Antropolog: Diskusi model kampanye paling cocok

id Gregor

Antropolog: Diskusi model kampanye paling cocok

Antropolog Budaya Pater Gregor Neonbasu SVD

"Model kampanye yang menurut saya paling cocok pada saat ini adalah berdiskusi tentang kondisi dan kenyataan hidup yang sedang dihadapi masyarakat NTT saat ini," kata Gregor Neonbasu.
Kupang (AntaraNews NTT) - Antropolog budaya dari Universitas Widya Mandira (Unwira) Kupang Pater Gregor Neonbasu SVD,PhD berpendapat model kampanye paling cocok bagi para calon gubernur-wakil gubernur yang bertarung pada Pilgub 2018 ini adalah berdiskusi dengan masyarakat.

"Model kampanye yang menurut saya paling cocok pada saat ini adalah berdiskusi tentang kondisi dan kenyataan hidup yang sedang dihadapi masyarakat NTT saat ini," kata Gregor Neonbasu saat dihubungi Antara di Kupang, Jumat.

Ia mengatakan hal itu terkait tahapan kampanye calon gubernur-wakil gubernur NTT yang mulai digelar dari 15 Februar 2018 selama 129 hari sesuai peraturan yang ditetapkan Komisi Pemilihan Umum (KPU).

Menurut rohaniwan Katolik itu, model kampanye yang paling cocok diterapkan untuk masyarakat di provinsi berbasiskan kepulauan itu adalah berdiskusi langsung dengan masyarakat.

Diskusi langsung, katanya, menuntut setiap calon pemimpin untu turun langsung ke lapangan memahami dengan jelas bagaimana kesulitan hidup yang dialami masyakarat.

Para calon pemimpin, lanjutnya, seyogyanya harus mampu mendengar dan membuka hati untuk merasakan jeritan hati masyarakat di daerah-daerah pedalaman.

Mereka yang tinggal di desa-desa pedalaman memang terpencil, namun mereka kaya akan pengalaman untuk mempertahankan hidupnya.
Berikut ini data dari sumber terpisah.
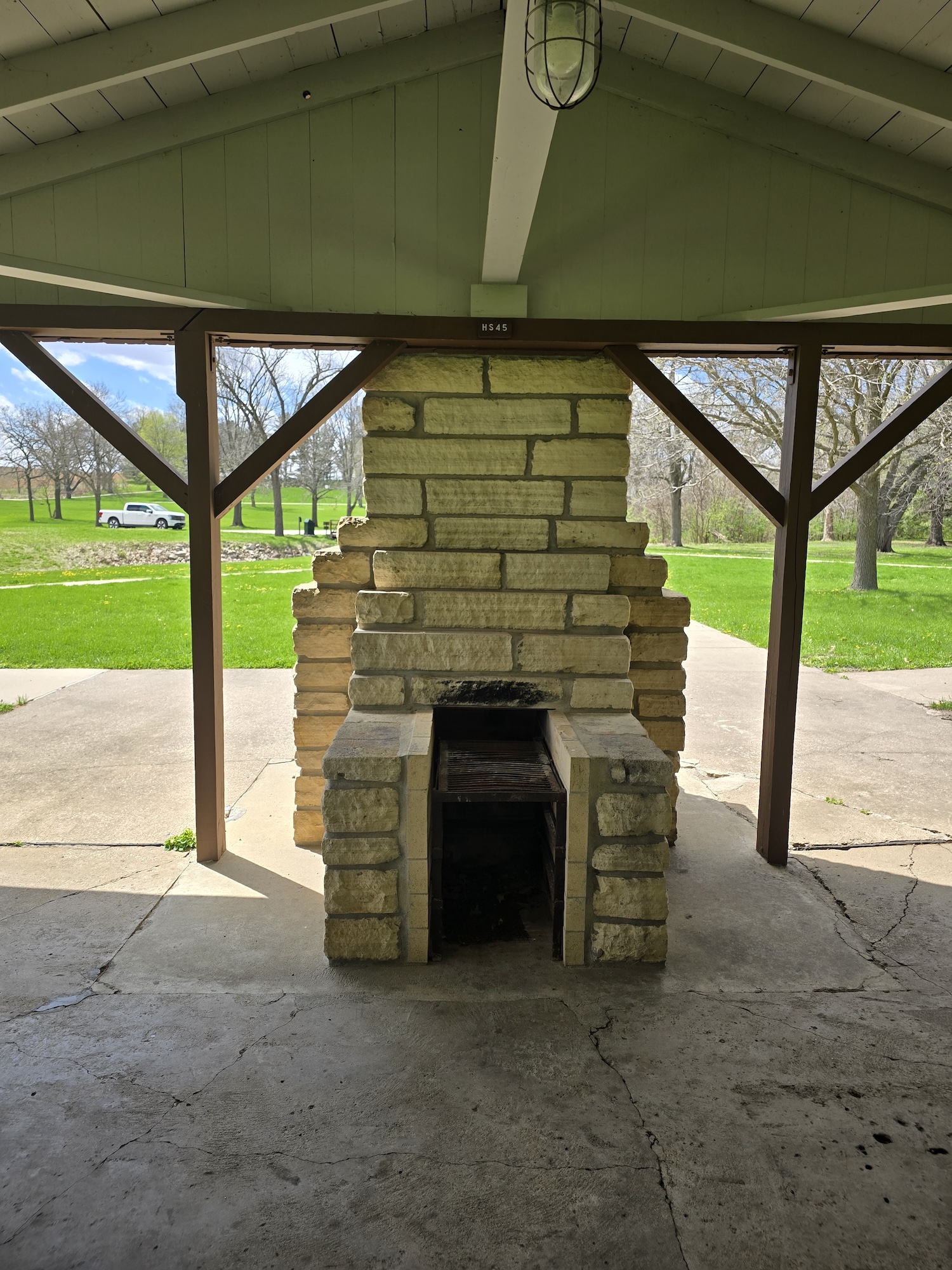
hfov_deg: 58.9
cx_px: 476
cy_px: 635
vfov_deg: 73.9
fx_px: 843
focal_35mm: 23
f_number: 1.7
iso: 12
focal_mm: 6.3
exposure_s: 1/476
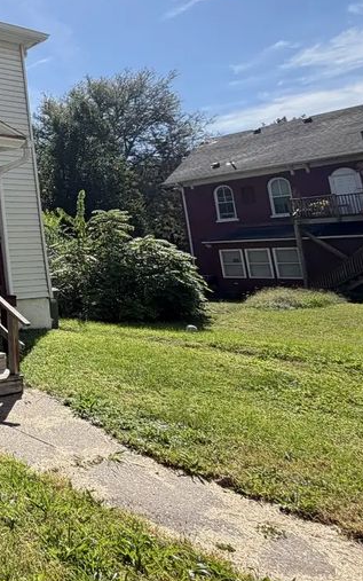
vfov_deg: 61.2
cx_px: -174
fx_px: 475
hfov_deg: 28.4
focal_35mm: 30
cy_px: 189
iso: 25
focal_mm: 2.22
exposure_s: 1/770
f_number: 2.2
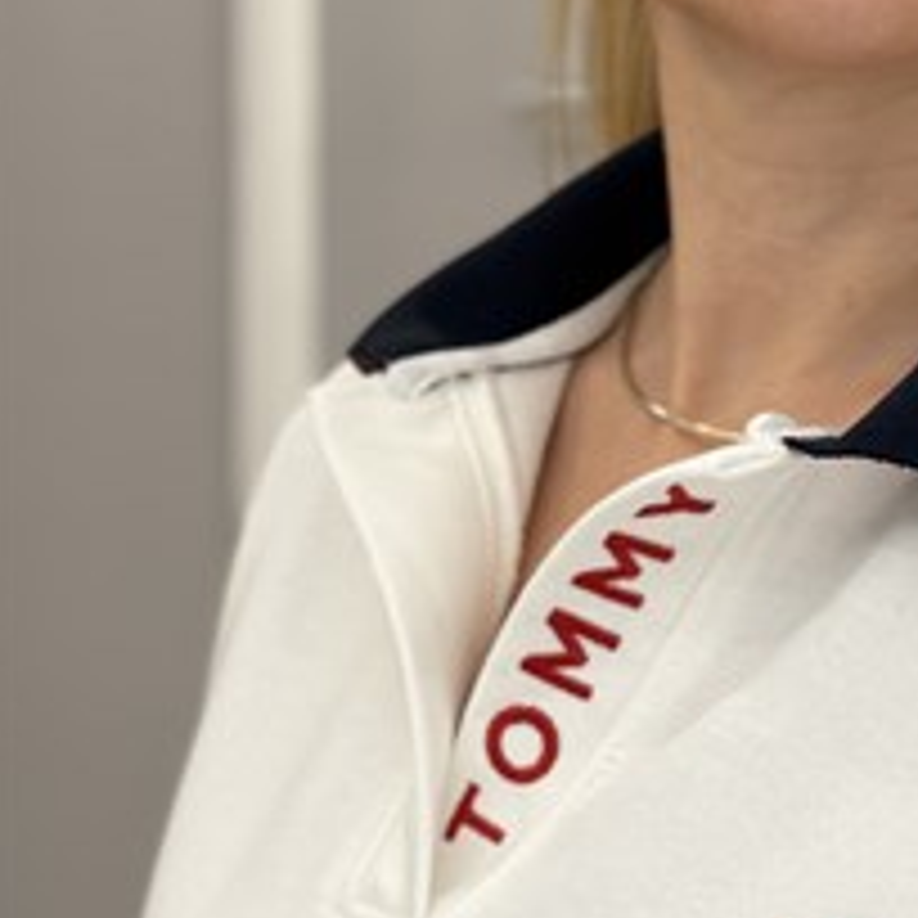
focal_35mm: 108
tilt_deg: -5.4
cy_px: 936
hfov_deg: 15.9
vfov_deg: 15.8
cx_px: 860
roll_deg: -1.8
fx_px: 3240
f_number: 1.78
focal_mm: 6.76
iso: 50
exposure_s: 1/121
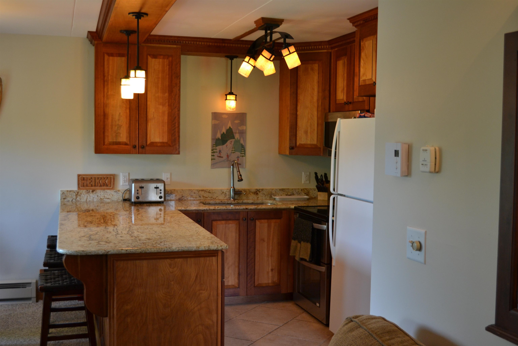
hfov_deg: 45.0
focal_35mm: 44
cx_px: 259
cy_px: 173
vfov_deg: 30.8
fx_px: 626
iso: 400
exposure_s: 1/30
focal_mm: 29
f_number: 4.5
Hasil dari diskusi langsung itulah, lanjutnya, yang kemudian dituangkan dalam berbagai program, visi, dan misi para calon terpilih yang akan memimpin NTT untuk lima tahun ke depan.

"Jadi tidak perlu lagi obal-obral janji di panggung, masyarakat sudah pintar dan tidak perlu diajar dengan visi, misi yang enak hanya enak didengar belum tentu diwujudnyatakan," katanya.

Lebih lanjut, Neonbasu juga mengajak masyarakat setempat agar berani mengoreksi para politisi yang menggunakan cara-cara memojokkan calon lainnya.

Selain itu, menghindari politik pembodohan dengan menggunakan uang, janji proyek setelah menang dan lainnya yang hanyalah iming-iming semata.

"Para calon pemimpin juga harus merasa memiliki tanggung jawab moral untuk mengatakan sesuatu yang benar untuk mendidik dan mencerdaskan masyarakat," katanya.